* [Required action]: Your reply should contain every record, restated word for word.

::::

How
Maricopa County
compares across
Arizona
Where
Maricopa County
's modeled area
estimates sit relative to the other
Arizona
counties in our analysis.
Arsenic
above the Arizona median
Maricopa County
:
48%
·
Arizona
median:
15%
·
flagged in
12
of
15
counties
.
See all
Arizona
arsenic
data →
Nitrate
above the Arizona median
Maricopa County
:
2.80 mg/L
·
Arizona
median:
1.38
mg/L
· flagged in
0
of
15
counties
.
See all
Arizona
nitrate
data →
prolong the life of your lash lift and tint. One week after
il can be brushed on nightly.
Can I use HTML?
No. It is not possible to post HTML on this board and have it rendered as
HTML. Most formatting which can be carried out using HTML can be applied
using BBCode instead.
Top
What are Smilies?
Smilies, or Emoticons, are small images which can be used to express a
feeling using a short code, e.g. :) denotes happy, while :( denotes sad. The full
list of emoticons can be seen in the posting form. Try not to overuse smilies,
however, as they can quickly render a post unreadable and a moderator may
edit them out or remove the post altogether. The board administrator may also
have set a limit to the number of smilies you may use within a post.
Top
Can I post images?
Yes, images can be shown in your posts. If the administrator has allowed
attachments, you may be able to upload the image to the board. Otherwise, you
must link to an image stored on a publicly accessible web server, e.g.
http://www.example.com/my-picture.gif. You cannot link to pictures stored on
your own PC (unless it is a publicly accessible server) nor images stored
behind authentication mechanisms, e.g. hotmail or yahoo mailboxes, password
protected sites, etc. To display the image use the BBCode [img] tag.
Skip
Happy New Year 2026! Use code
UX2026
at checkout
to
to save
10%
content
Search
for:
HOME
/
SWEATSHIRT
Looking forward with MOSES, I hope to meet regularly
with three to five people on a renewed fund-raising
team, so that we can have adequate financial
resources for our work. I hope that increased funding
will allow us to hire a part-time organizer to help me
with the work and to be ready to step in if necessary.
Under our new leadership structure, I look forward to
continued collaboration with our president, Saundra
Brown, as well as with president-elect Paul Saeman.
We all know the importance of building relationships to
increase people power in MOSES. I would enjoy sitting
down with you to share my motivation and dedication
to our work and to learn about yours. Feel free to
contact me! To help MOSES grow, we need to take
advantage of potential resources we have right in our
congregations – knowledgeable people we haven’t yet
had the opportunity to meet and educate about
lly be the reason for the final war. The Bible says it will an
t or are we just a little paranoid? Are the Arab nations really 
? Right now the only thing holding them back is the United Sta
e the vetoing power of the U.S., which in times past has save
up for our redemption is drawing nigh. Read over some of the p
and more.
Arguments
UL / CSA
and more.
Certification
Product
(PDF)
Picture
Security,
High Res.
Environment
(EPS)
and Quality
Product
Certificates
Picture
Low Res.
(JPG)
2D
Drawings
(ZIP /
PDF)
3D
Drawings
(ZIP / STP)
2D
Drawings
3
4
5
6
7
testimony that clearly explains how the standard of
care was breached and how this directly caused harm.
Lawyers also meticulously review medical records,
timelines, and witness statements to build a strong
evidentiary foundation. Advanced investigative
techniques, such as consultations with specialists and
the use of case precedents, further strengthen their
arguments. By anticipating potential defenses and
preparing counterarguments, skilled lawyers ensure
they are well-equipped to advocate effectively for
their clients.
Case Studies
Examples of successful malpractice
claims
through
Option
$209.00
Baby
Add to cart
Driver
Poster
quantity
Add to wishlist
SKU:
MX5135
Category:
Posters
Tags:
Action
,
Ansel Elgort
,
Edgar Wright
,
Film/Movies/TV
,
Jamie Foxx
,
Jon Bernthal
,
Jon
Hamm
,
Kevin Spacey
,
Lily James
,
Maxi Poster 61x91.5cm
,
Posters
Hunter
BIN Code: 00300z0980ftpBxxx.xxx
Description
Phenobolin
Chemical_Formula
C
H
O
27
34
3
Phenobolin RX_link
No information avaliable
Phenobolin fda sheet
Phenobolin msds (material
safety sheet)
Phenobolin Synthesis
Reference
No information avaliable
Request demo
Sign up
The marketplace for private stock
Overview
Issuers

::::

* [Exercise output]:
How
Maricopa County
compares across
Arizona
Where
Maricopa County
's modeled area
estimates sit relative to the other
Arizona
counties in our analysis.
Arsenic
above the Arizona median
Maricopa County
:
48%
·
Arizona
median:
15%
·
flagged in
12
of
15
counties
.
See all
Arizona
arsenic
data →
Nitrate
above the Arizona median
Maricopa County
:
2.80 mg/L
·
Arizona
median:
1.38
mg/L
· flagged in
0
of
15
counties
.
See all
Arizona
nitrate
data →
prolong the life of your lash lift and tint. One week after
il can be brushed on nightly.
Can I use HTML?
No. It is not possible to post HTML on this board and have it rendered as
HTML. Most formatting which can be carried out using HTML can be applied
using BBCode instead.
Top
What are Smilies?
Smilies, or Emoticons, are small images which can be used to express a
feeling using a short code, e.g. :) denotes happy, while :( denotes sad. The full
list of emoticons can be seen in the posting form. Try not to overuse smilies,
however, as they can quickly render a post unreadable and a moderator may
edit them out or remove the post altogether. The board administrator may also
have set a limit to the number of smilies you may use within a post.
Top
Can I post images?
Yes, images can be shown in your posts. If the administrator has allowed
attachments, you may be able to upload the image to the board. Otherwise, you
must link to an image stored on a publicly accessible web server, e.g.
http://www.example.com/my-picture.gif. You cannot link to pictures stored on
your own PC (unless it is a publicly accessible server) nor images stored
behind authentication mechanisms, e.g. hotmail or yahoo mailboxes, password
protected sites, etc. To display the image use the BBCode [img] tag.
Skip
Happy New Year 2026! Use code
UX2026
at checkout
to
to save
10%
content
Search
for:
HOME
/
SWEATSHIRT
Looking forward with MOSES, I hope to meet regularly
with three to five people on a renewed fund-raising
team, so that we can have adequate financial
resources for our work. I hope that increased funding
will allow us to hire a part-time organizer to help me
with the work and to be ready to step in if necessary.
Under our new leadership structure, I look forward to
continued collaboration with our president, Saundra
Brown, as well as with president-elect Paul Saeman.
We all know the importance of building relationships to
increase people power in MOSES. I would enjoy sitting
down with you to share my motivation and dedication
to our work and to learn about yours. Feel free to
contact me! To help MOSES grow, we need to take
advantage of potential resources we have right in our
congregations – knowledgeable people we haven’t yet
had the opportunity to meet and educate about
lly be the reason for the final war. The Bible says it will an
t or are we just a little paranoid? Are the Arab nations really 
? Right now the only thing holding them back is the United Sta
e the vetoing power of the U.S., which in times past has save
up for our redemption is drawing nigh. Read over some of the p
and more.
Arguments
UL / CSA
and more.
Certification
Product
(PDF)
Picture
Security,
High Res.
Environment
(EPS)
and Quality
Product
Certificates
Picture
Low Res.
(JPG)
2D
Drawings
(ZIP /
PDF)
3D
Drawings
(ZIP / STP)
2D
Drawings
3
4
5
6
7
testimony that clearly explains how the standard of
care was breached and how this directly caused harm.
Lawyers also meticulously review medical records,
timelines, and witness statements to build a strong
evidentiary foundation. Advanced investigative
techniques, such as consultations with specialists and
the use of case precedents, further strengthen their
arguments. By anticipating potential defenses and
preparing counterarguments, skilled lawyers ensure
they are well-equipped to advocate effectively for
their clients.
Case Studies
Examples of successful malpractice
claims
through
Option
$209.00
Baby
Add to cart
Driver
Poster
quantity
Add to wishlist
SKU:
MX5135
Category:
Posters
Tags:
Action
,
Ansel Elgort
,
Edgar Wright
,
Film/Movies/TV
,
Jamie Foxx
,
Jon Bernthal
,
Jon
Hamm
,
Kevin Spacey
,
Lily James
,
Maxi Poster 61x91.5cm
,
Posters
Hunter
BIN Code: 00300z0980ftpBxxx.xxx
Description
Phenobolin
Chemical_Formula
C
H
O
27
34
3
Phenobolin RX_link
No information avaliable
Phenobolin fda sheet
Phenobolin msds (material
safety sheet)
Phenobolin Synthesis
Reference
No information avaliable
Request demo
Sign up
The marketplace for private stock
Overview
Issuers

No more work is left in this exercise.